My cat was recently hospitalized for a condition that though curable was life-threatening. It was costly and it wounded me that I had to even contemplate whether spending my entire savings on his treatment was the wisest decision. Even if I did eventually decide that his feline companionship and status as a member of my tiny household were important enough, so I elected to pay for his surgery.

Cat

I miss my cat.

I want someone to hold my hand and tell me things will beย all right. These tough moments are trying and it is a burden that even if during the marriage I did feel I carried most of the responsibility, there was an implied sharing (if hardly ever actual sharing) of the distress that stems from the accountability.

I tend to overthink situations, and the decision to spend my savings to rehabilitate my cat was very difficult to make. We have a rough history with pets getting sick, and the last time it happened was when my dog got sick, and eventually passed. Therefore, not getting my cat hospitalized wasn’t really a choice. If there is a chance we can save him, then the only option is to do whatever it takes if I can afford it.

Would have been nice to have had someone to support me with assurances that I made the right decision. That the money situation would work itself out. Even if they were empty platitudes, having another voice other than my own to talk me down off the ledge would have been a great comfort.

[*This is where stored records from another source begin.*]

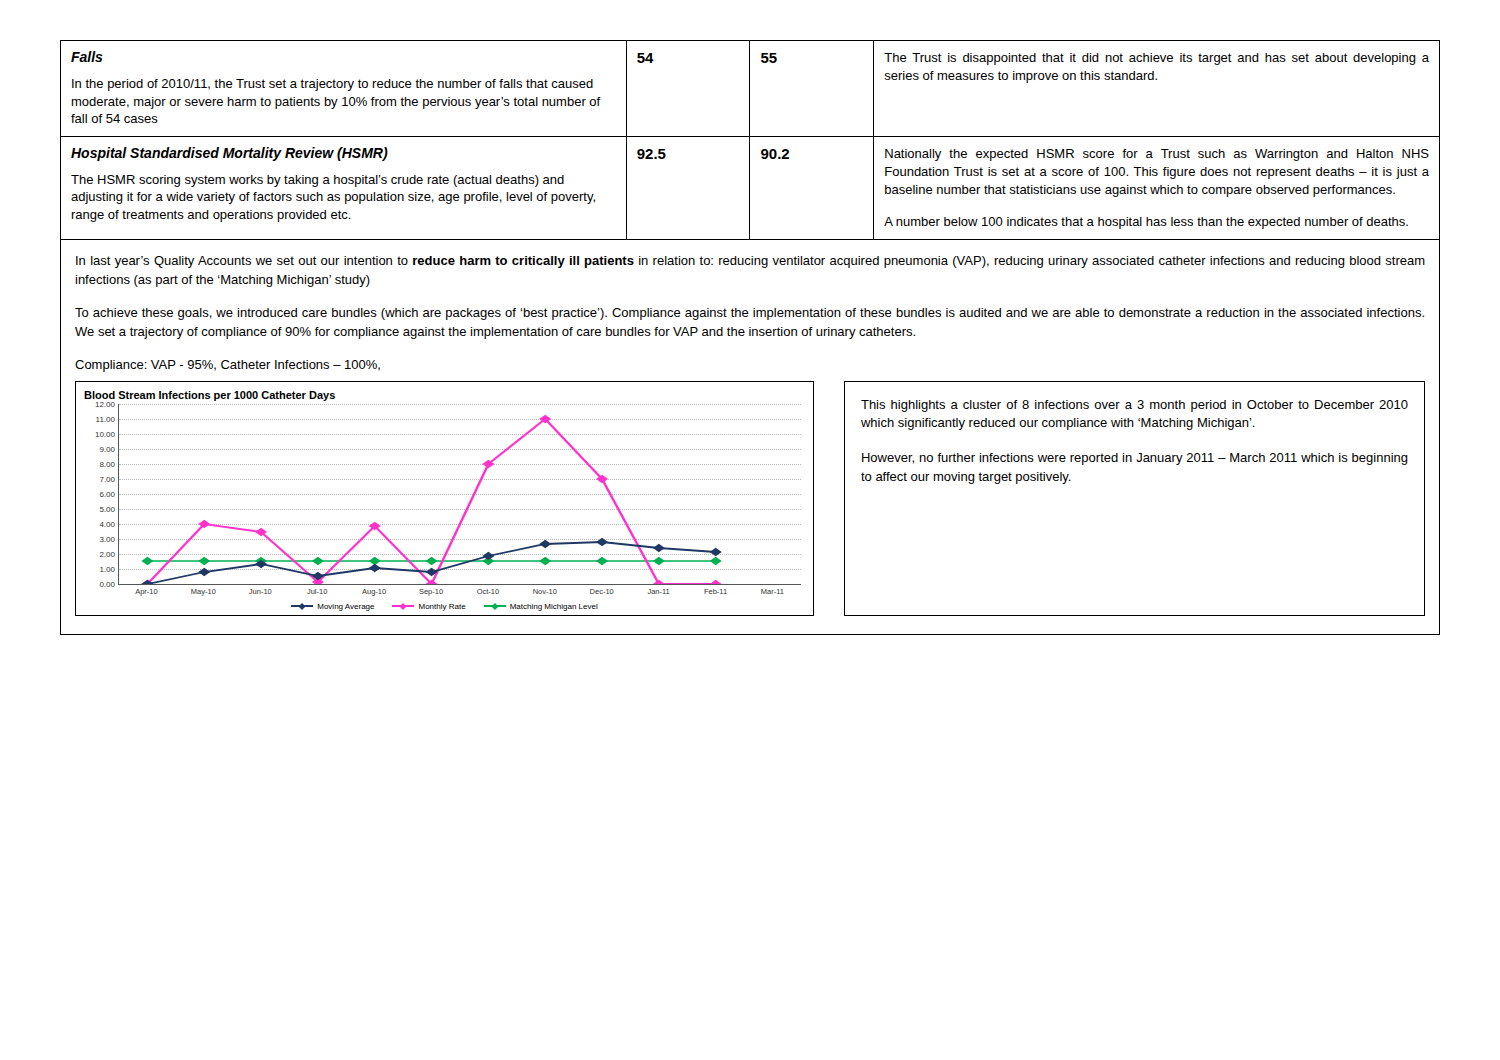| Falls In the period of 2010/11, the Trust set a trajectory to reduce the number of falls that caused moderate, major or severe harm to patients by 10% from the pervious year’s total number of fall of 54 cases | 54 | 55 | The Trust is disappointed that it did not achieve its target and has set about developing a series of measures to improve on this standard. |
| Hospital Standardised Mortality Review (HSMR) The HSMR scoring system works by taking a hospital’s crude rate (actual deaths) and adjusting it for a wide variety of factors such as population size, age profile, level of poverty, range of treatments and operations provided etc. | 92.5 | 90.2 | Nationally the expected HSMR score for a Trust such as Warrington and Halton NHS Foundation Trust is set at a score of 100. This figure does not represent deaths – it is just a baseline number that statisticians use against which to compare observed performances. A number below 100 indicates that a hospital has less than the expected number of deaths. |
In last year’s Quality Accounts we set out our intention to reduce harm to critically ill patients in relation to: reducing ventilator acquired pneumonia (VAP), reducing urinary associated catheter infections and reducing blood stream infections (as part of the ‘Matching Michigan’ study)
To achieve these goals, we introduced care bundles (which are packages of ‘best practice’). Compliance against the implementation of these bundles is audited and we are able to demonstrate a reduction in the associated infections. We set a trajectory of compliance of 90% for compliance against the implementation of care bundles for VAP and the insertion of urinary catheters.
Compliance: VAP - 95%, Catheter Infections – 100%,
Blood Stream Infections per 1000 Catheter Days
12.00
11.00
10.00
9.00
8.00
7.00
6.00
5.00
4.00
3.00
2.00
1.00
0.00
Apr-10 May-10 Jun-10 Jul-10 Aug-10 Sep-10 Oct-10 Nov-10 Dec-10 Jan-11 Feb-11 Mar-11
Moving Average Monthly Rate Matching Michigan Level
This highlights a cluster of 8 infections over a 3 month period in October to December 2010 which significantly reduced our compliance with ‘Matching Michigan’.
However, no further infections were reported in January 2011 – March 2011 which is beginning to affect our moving target positively.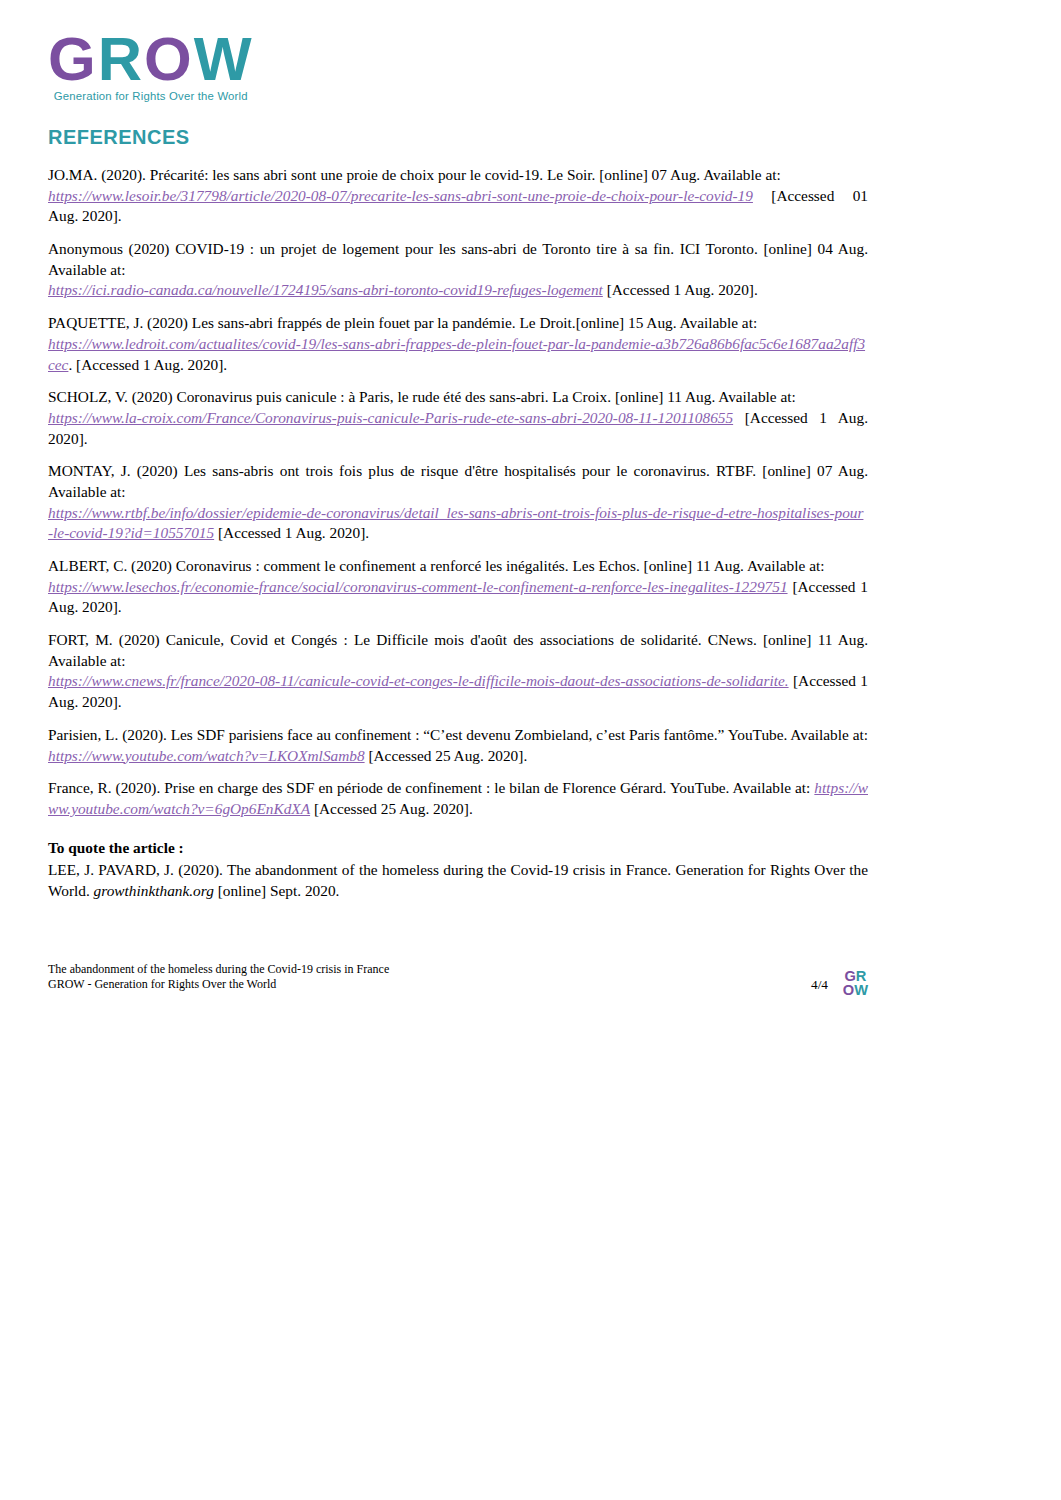GROW
Generation for Rights Over the World
REFERENCES
JO.MA. (2020). Précarité: les sans abri sont une proie de choix pour le covid-19. Le Soir. [online] 07 Aug. Available at:
https://www.lesoir.be/317798/article/2020-08-07/precarite-les-sans-abri-sont-une-proie-de-choix-pour-le-covid-19 [Accessed 01 Aug. 2020].
Anonymous (2020) COVID-19 : un projet de logement pour les sans-abri de Toronto tire à sa fin. ICI Toronto. [online] 04 Aug. Available at:
https://ici.radio-canada.ca/nouvelle/1724195/sans-abri-toronto-covid19-refuges-logement [Accessed 1 Aug. 2020].
PAQUETTE, J. (2020) Les sans-abri frappés de plein fouet par la pandémie. Le Droit.[online] 15 Aug. Available at:
https://www.ledroit.com/actualites/covid-19/les-sans-abri-frappes-de-plein-fouet-par-la-pandemie-a3b726a86b6fac5c6e1687aa2aff3cec. [Accessed 1 Aug. 2020].
SCHOLZ, V. (2020) Coronavirus puis canicule : à Paris, le rude été des sans-abri. La Croix. [online] 11 Aug. Available at:
https://www.la-croix.com/France/Coronavirus-puis-canicule-Paris-rude-ete-sans-abri-2020-08-11-1201108655 [Accessed 1 Aug. 2020].
MONTAY, J. (2020) Les sans-abris ont trois fois plus de risque d'être hospitalisés pour le coronavirus. RTBF. [online] 07 Aug. Available at:
https://www.rtbf.be/info/dossier/epidemie-de-coronavirus/detail_les-sans-abris-ont-trois-fois-plus-de-risque-d-etre-hospitalises-pour-le-covid-19?id=10557015 [Accessed 1 Aug. 2020].
ALBERT, C. (2020) Coronavirus : comment le confinement a renforcé les inégalités. Les Echos. [online] 11 Aug. Available at:
https://www.lesechos.fr/economie-france/social/coronavirus-comment-le-confinement-a-renforce-les-inegalites-1229751 [Accessed 1 Aug. 2020].
FORT, M. (2020) Canicule, Covid et Congés : Le Difficile mois d'août des associations de solidarité. CNews. [online] 11 Aug. Available at:
https://www.cnews.fr/france/2020-08-11/canicule-covid-et-conges-le-difficile-mois-daout-des-associations-de-solidarite. [Accessed 1 Aug. 2020].
Parisien, L. (2020). Les SDF parisiens face au confinement : “C’est devenu Zombieland, c’est Paris fantôme.” YouTube. Available at: https://www.youtube.com/watch?v=LKOXmlSamb8 [Accessed 25 Aug. 2020].
France, R. (2020). Prise en charge des SDF en période de confinement : le bilan de Florence Gérard. YouTube. Available at: https://www.youtube.com/watch?v=6gOp6EnKdXA [Accessed 25 Aug. 2020].
To quote the article :
LEE, J. PAVARD, J. (2020). The abandonment of the homeless during the Covid-19 crisis in France. Generation for Rights Over the World. growthinkthank.org [online] Sept. 2020.
The abandonment of the homeless during the Covid-19 crisis in France
GROW - Generation for Rights Over the World
4/4 GR
OW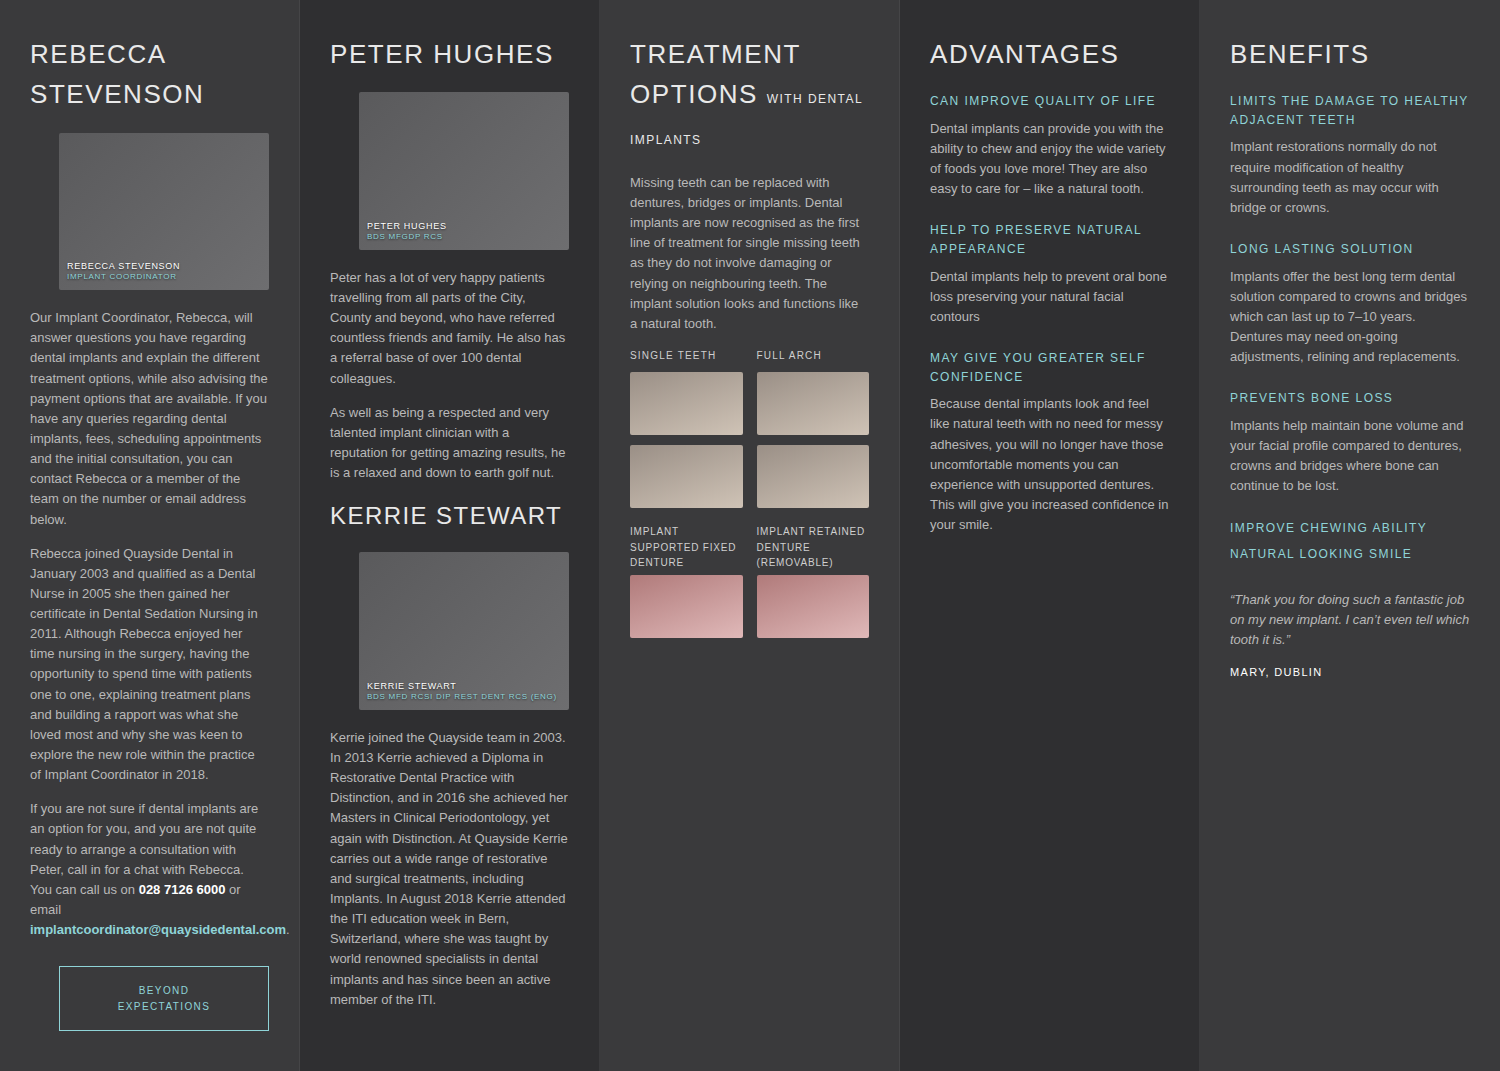Rebecca Stevenson
Rebecca StevensonImplant Coordinator
Our Implant Coordinator, Rebecca, will answer questions you have regarding dental implants and explain the different treatment options, while also advising the payment options that are available. If you have any queries regarding dental implants, fees, scheduling appointments and the initial consultation, you can contact Rebecca or a member of the team on the number or email address below.
Rebecca joined Quayside Dental in January 2003 and qualified as a Dental Nurse in 2005 she then gained her certificate in Dental Sedation Nursing in 2011. Although Rebecca enjoyed her time nursing in the surgery, having the opportunity to spend time with patients one to one, explaining treatment plans and building a rapport was what she loved most and why she was keen to explore the new role within the practice of Implant Coordinator in 2018.
If you are not sure if dental implants are an option for you, and you are not quite ready to arrange a consultation with Peter, call in for a chat with Rebecca. You can call us on 028 7126 6000 or email implantcoordinator@quaysidedental.com.
Beyond Expectations
Peter Hughes
Peter HughesBDS MFGDP RCS
Peter has a lot of very happy patients travelling from all parts of the City, County and beyond, who have referred countless friends and family. He also has a referral base of over 100 dental colleagues.
As well as being a respected and very talented implant clinician with a reputation for getting amazing results, he is a relaxed and down to earth golf nut.
Kerrie Stewart
Kerrie StewartBDS MFD RCSI DIP REST DENT RCS (ENG)
Kerrie joined the Quayside team in 2003. In 2013 Kerrie achieved a Diploma in Restorative Dental Practice with Distinction, and in 2016 she achieved her Masters in Clinical Periodontology, yet again with Distinction. At Quayside Kerrie carries out a wide range of restorative and surgical treatments, including Implants. In August 2018 Kerrie attended the ITI education week in Bern, Switzerland, where she was taught by world renowned specialists in dental implants and has since been an active member of the ITI.
Treatment Options with dental implants
Missing teeth can be replaced with dentures, bridges or implants. Dental implants are now recognised as the first line of treatment for single missing teeth as they do not involve damaging or relying on neighbouring teeth. The implant solution looks and functions like a natural tooth.
Single Teeth
Full Arch
Implant supported fixed denture
Implant retained denture (removable)
Advantages
Can improve quality of life
Dental implants can provide you with the ability to chew and enjoy the wide variety of foods you love more! They are also easy to care for – like a natural tooth.
Help to preserve natural appearance
Dental implants help to prevent oral bone loss preserving your natural facial contours
May give you greater self confidence
Because dental implants look and feel like natural teeth with no need for messy adhesives, you will no longer have those uncomfortable moments you can experience with unsupported dentures. This will give you increased confidence in your smile.
Benefits
Limits the damage to healthy adjacent teeth
Implant restorations normally do not require modification of healthy surrounding teeth as may occur with bridge or crowns.
Long lasting solution
Implants offer the best long term dental solution compared to crowns and bridges which can last up to 7–10 years. Dentures may need on-going adjustments, relining and replacements.
Prevents bone loss
Implants help maintain bone volume and your facial profile compared to dentures, crowns and bridges where bone can continue to be lost.
Improve chewing ability
Natural looking smile
“Thank you for doing such a fantastic job on my new implant. I can’t even tell which tooth it is.”
Mary, Dublin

In times like these,  I wouldn’t mind having a strong shoulder to lean on, and it’s tempting. Until I think that the shoulder would be attached to a body, and that body would have a head and a mouth and probably a brain. Then whatever that brain told the mouth to say would probably end up hurting me and I would have to deal with being wounded again–and isn’t that just so NOT worth it.

So yeah. Being single sucks.

But being alone is different from being lonely. I am digging my new solitude. I love the freedom, I am enjoying knowing that I am not compromising any aspect of my personality or self for another person, especially one who doesn’t understand me.

Though the idea of having a partner is still the accepted ideal, I have serious doubts if I will ever date again, much less involve myself in another committed relationship.

I have recently started a long-distance correspondence with an old friend that I used to work with some years ago. I knew that he had a crush on me when we were working together, but I never encouraged his crush, nor acknowledged his interest because I was married at the time.

Upon learning of my divorce, he reached out to me and I agreed to text back and forth. We are communicating on Facebook though I am trying to keep it casual.

Even now I am hesitant to say anything that might falsely encourage him, despite the geographical distance, because I don’t wish to get his hopes up. I have seen what happens with obsessed individuals, and I wouldn’t put it past anyone to just hop on a plane and show up on my doorstep because I led him to believe I would welcome the sudden attention.

I am not desperate, and I am not cruel. I will not lead anyone on falsely.

It would take a great deal to tempt me to trust another man again.

I can barely trust the people I share blood with (my children being the ONLY exception). What hope is there for a person to which I am not connected at all except by passing affection?

I am not even sure I trust my judgment of what is love vs lust. I look back on my relationship with mr Horrible and doubt that I ever knew what the hell I was thinking accepting his proposal. I can’t help but look back and see it as one big mistake. To that end, I conclude that I am not sure I can trust myself.

I applaud anyone who can find someone to love again.

Maybe one day that will be the case with me, if I ever figure out if I even loved at all in the first place. Doubt is a hell of a thing.